Mavio automatically adds punctuation, capitalization, and paragraph breaks to produce readable transcripts. You can fine-tune formatting behavior in Settings > Transcription > Formatting:
  • Paragraph breaks — choose between breaking on speaker changes only, or also inserting breaks on long pauses (default: speaker changes + pauses over 3 seconds).
  • Filler word removal — automatically strip “um”, “uh”, “like”, “you know” and similar fillers from the transcript. Disabled by default to preserve the verbatim record.
  • Number formatting — choose between spelled-out numbers (“twenty-three”) or numeric format (“23”). Default is numeric for values above ten.
  • Timestamp granularity — display timestamps per sentence, per paragraph, or per speaker turn.
Formatting changes apply to new recordings. To reformat an existing transcript, click Reprocess on the recording detail page.
Add domain-specific terms to improve recognition accuracy for specialized vocabulary:
  1. Go to Settings > Transcription > Custom vocabulary.
  2. Click Add term and enter the word or phrase exactly as it should appear in the transcript.
  3. Optionally add a pronunciation hint (phonetic spelling) for unusual words.
  4. Click Save.
Examples of terms worth adding:
  • Product names (e.g., “Mavio”, “Kubernetes”, “BigQuery”)
  • Industry acronyms (e.g., “OKRs”, “KPIs”, “HIPAA”)
  • People’s names that are frequently misspelled
  • Company-specific jargon
Custom vocabulary is applied during the post-processing stage and can be added or updated at any time. Changes apply to all future recordings. To apply custom vocabulary to an existing transcript, use the Reprocess button.
Speaker diarization is the process of determining “who spoke when.” You can adjust sensitivity in Settings > Transcription > Speaker detection:
  • Conservative — requires clear speaker changes with distinct voice characteristics. Fewer false speaker switches, but may merge speakers with similar voices into one label.

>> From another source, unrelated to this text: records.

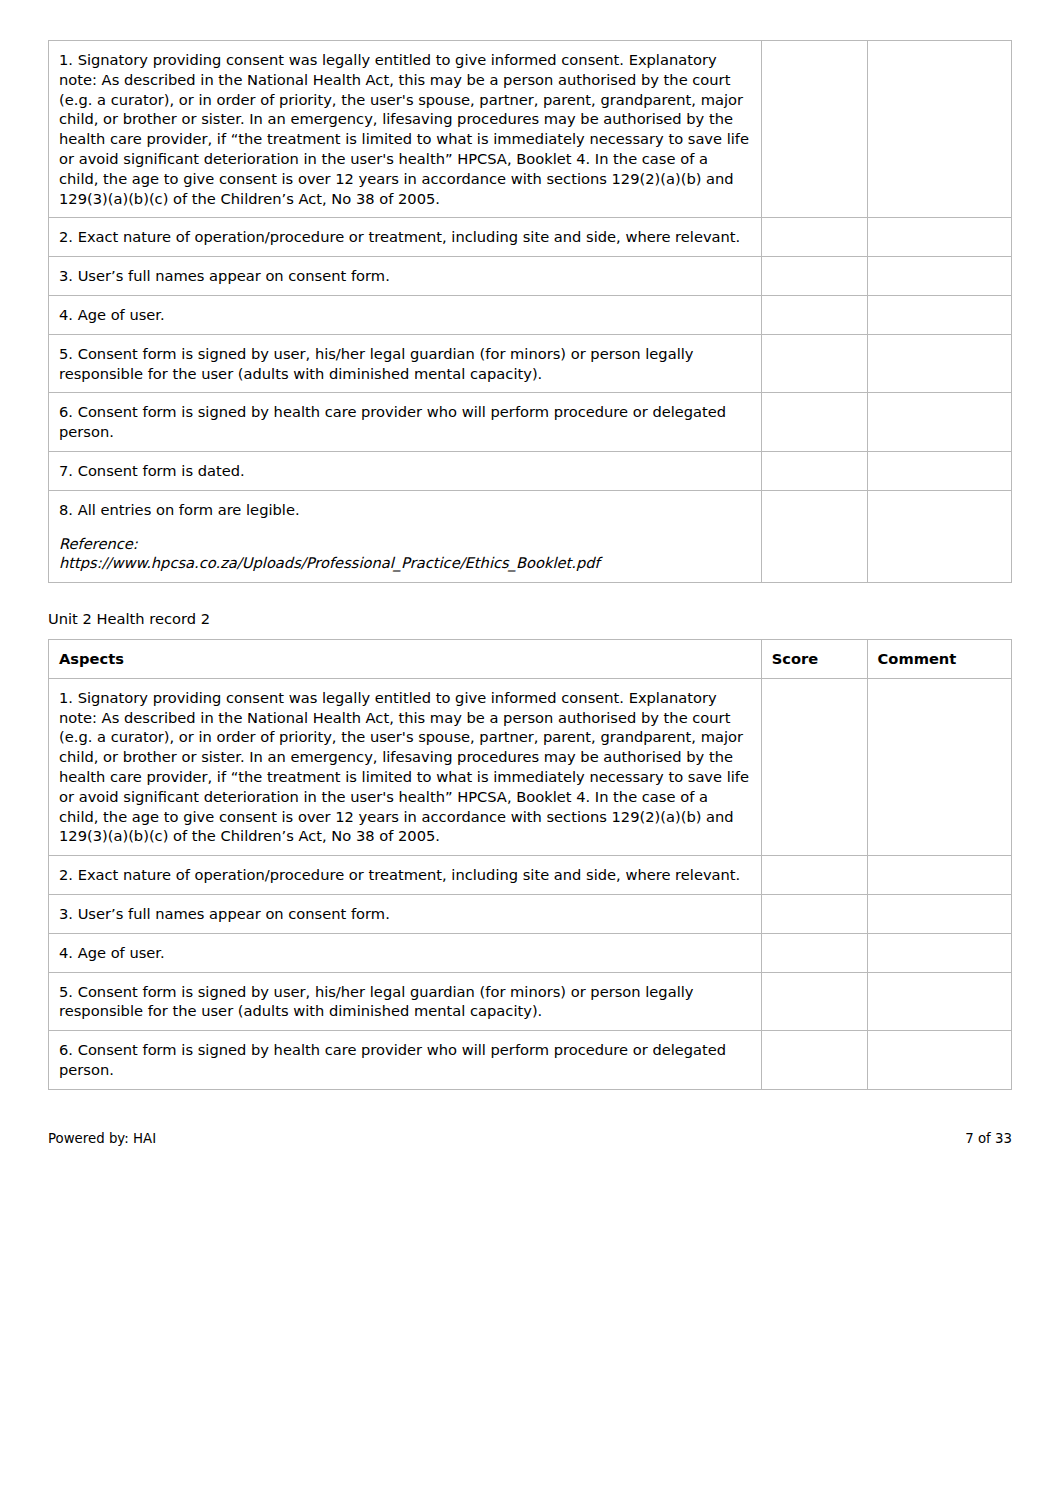| 1. Signatory providing consent was legally entitled to give informed consent. Explanatory note: As described in the National Health Act, this may be a person authorised by the court (e.g. a curator), or in order of priority, the user's spouse, partner, parent, grandparent, major child, or brother or sister. In an emergency, lifesaving procedures may be authorised by the health care provider, if “the treatment is limited to what is immediately necessary to save life or avoid significant deterioration in the user's health” HPCSA, Booklet 4. In the case of a child, the age to give consent is over 12 years in accordance with sections 129(2)(a)(b) and 129(3)(a)(b)(c) of the Children’s Act, No 38 of 2005. | | |
| 2. Exact nature of operation/procedure or treatment, including site and side, where relevant. | | |
| 3. User’s full names appear on consent form. | | |
| 4. Age of user. | | |
| 5. Consent form is signed by user, his/her legal guardian (for minors) or person legally responsible for the user (adults with diminished mental capacity). | | |
| 6. Consent form is signed by health care provider who will perform procedure or delegated person. | | |
| 7. Consent form is dated. | | |
| 8. All entries on form are legible. Reference: https://www.hpcsa.co.za/Uploads/Professional_Practice/Ethics_Booklet.pdf | | |
Unit 2 Health record 2
| Aspects | Score | Comment |
| --- | --- | --- |
| 1. Signatory providing consent was legally entitled to give informed consent. Explanatory note: As described in the National Health Act, this may be a person authorised by the court (e.g. a curator), or in order of priority, the user's spouse, partner, parent, grandparent, major child, or brother or sister. In an emergency, lifesaving procedures may be authorised by the health care provider, if “the treatment is limited to what is immediately necessary to save life or avoid significant deterioration in the user's health” HPCSA, Booklet 4. In the case of a child, the age to give consent is over 12 years in accordance with sections 129(2)(a)(b) and 129(3)(a)(b)(c) of the Children’s Act, No 38 of 2005. | | |
| 2. Exact nature of operation/procedure or treatment, including site and side, where relevant. | | |
| 3. User’s full names appear on consent form. | | |
| 4. Age of user. | | |
| 5. Consent form is signed by user, his/her legal guardian (for minors) or person legally responsible for the user (adults with diminished mental capacity). | | |
| 6. Consent form is signed by health care provider who will perform procedure or delegated person. | | |
Powered by: HAI 7 of 33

  • Balanced (default) — good tradeoff between accuracy and sensitivity for most meeting scenarios with 2-8 participants.
  • Aggressive — detects subtle speaker changes. Best for meetings with many participants or speakers with similar voices. May occasionally split a single speaker into two labels.
Regardless of the setting, you can always correct speaker labels manually on the transcript page. Corrections improve future speaker matching when voice profiles are enabled.
Mavio offers two transcription modes, and their accuracy characteristics differ:
AspectReal-time transcriptionPost-processing transcription
Accuracy90-95%95-99%
LatencyUnder 2 seconds2-5 minutes after recording ends
Context awarenessLimited (processes small audio chunks)Full (analyzes the entire recording)
Custom vocabularyNot appliedFully applied
Speaker labelsBasic (Speaker 1, Speaker 2)Matched to known voice profiles
PunctuationBasicFull with paragraph formatting
AvailabilityDesktop app and browser extension onlyAll recording methods
The real-time transcript is a preview designed for following along during the meeting. The final post-processed transcript is the authoritative version and is what gets used for summaries, action items, and search indexing.